A new ray of hope for non-invasive cancer detection has emerged. A machine learning algorithm called GEMINI, created by John Hopkins University and Boston University researchers, can effectively diagnose cancer patients using CT scans, even in the early stages (stages I and II), without intrusive treatments like biopsies. This model focuses on the DNA changes in malignant cells that are present not just in tumors but also in the blood’s freely moving cells-free DNA (cfDNA). GEMINI successfully demonstrated accuracy in detecting lung cancer in more than 90% of the patients in the early stages itself.

The Main Problem in Early Cancer Detection

Many lives are lost to cancer primarily because of late detection, which also renders cancer treatment methods less effective. Early cancer detection certainly improves the chances of saving lives, but implementing effective screening methods is a huge hassle. A screening test called low-dose computed tomography (LDCT) is recommended for some high-risk individuals, but it comes with potential harm and low adherence rates. 

Liquid biopsies offer a non-invasive approach to cancer detection by analyzing small fragments of DNA released into the bloodstream by cancer cells, called cell-free DNA (cfDNA). But, a hindrance to the efficacy of this method is the presence of minutely low proportions of cancer-specific mutations in cfDNA, which makes it difficult to distinguish those mutations from other background changes. The existing methods are confined to specific genes only, limiting successful early cancer detection.

GEMINI: Putting an End to Late Cancer Detection with Machine Learning

The research team, led by Victor E. Velculescu, hypothesized that analyzing the entire genome for cancer-specific mutations could be key to identifying increased cfDNA mutations related to cancer. Early detection of cancer could be accelerated if mutations in cfDNA can be recognized without any knowledge of the mutations in the tumor. And for this, it is highly essential that cancer-specific mutations in cfDNA are thoroughly distinguished from non-cancer-related changes. 
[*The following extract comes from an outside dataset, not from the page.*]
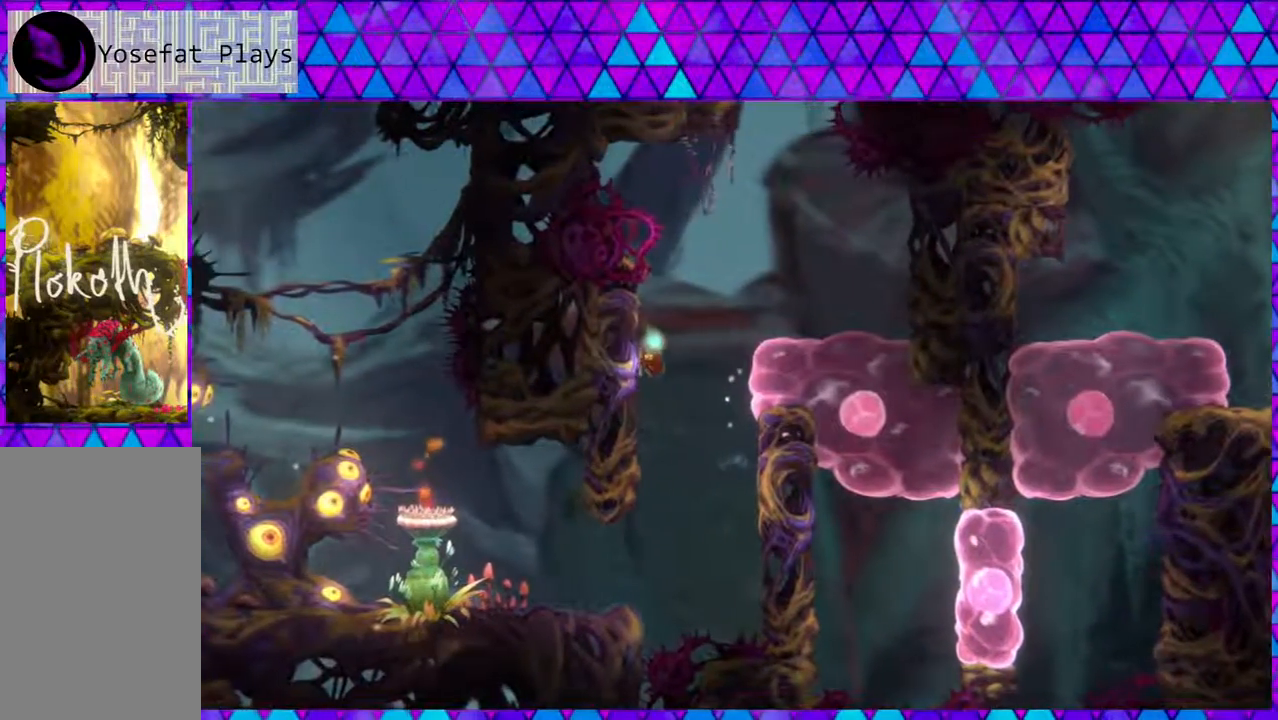
{"buttons": [], "left_stick": "center", "right_stick": "center", "events": [[50, "B", "down"], [50, "DPAD_LEFT", "up"], [50, "DPAD_UP", "down"], [83, "DPAD_RIGHT", "down"], [83, "DPAD_UP", "up"], [300, "B", "up"], [483, "DPAD_RIGHT", "up"]]}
They developed a machine-learning model named GEnome-wide Mutational Incidence for Non-Invasive detection of cancer (GEMINI) to detect cancer-specific mutations in cfDNA with great accuracy. They examined the DNA samples of 2,511 patients with 25 different cancer types and discovered that smokers had an average of 52,000 distinct mutations per genome.
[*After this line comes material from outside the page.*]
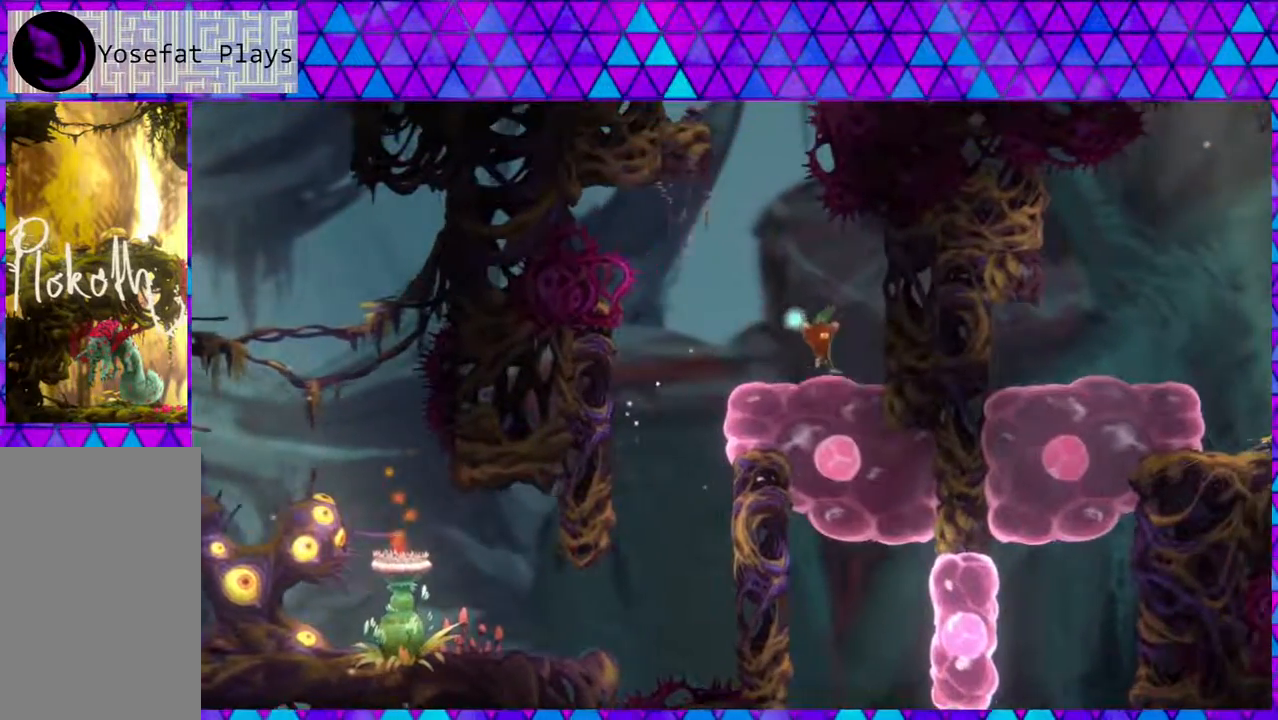
{"buttons": [], "left_stick": "center", "right_stick": "center", "events": [[400, "B", "down"], [467, "B", "up"]]}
Their goal was to identify cancer-related mutations in cfDNA even when it contained other background changes, hence they focused their attention on investigating the frequency of single molecule mutations in cfDNA. They emphasized a particular type of mutation, C>A, which is prevalent in cancers caused by smoking. 

The researchers analyzed individual cfDNA molecules by reading their genetic information, and then they divided the genome into different sections (bins) of varying sizes. GEMINI then compared the mutation patterns and frequencies in the sites usually altered in cancer with those usually altered in normal cfDNA. This comparison allows probable cancer-related mutations to be enriched in the cfDNA, allowing the accurate differentiation between cancer-specific mutations and normal genetic variations found in healthy people. 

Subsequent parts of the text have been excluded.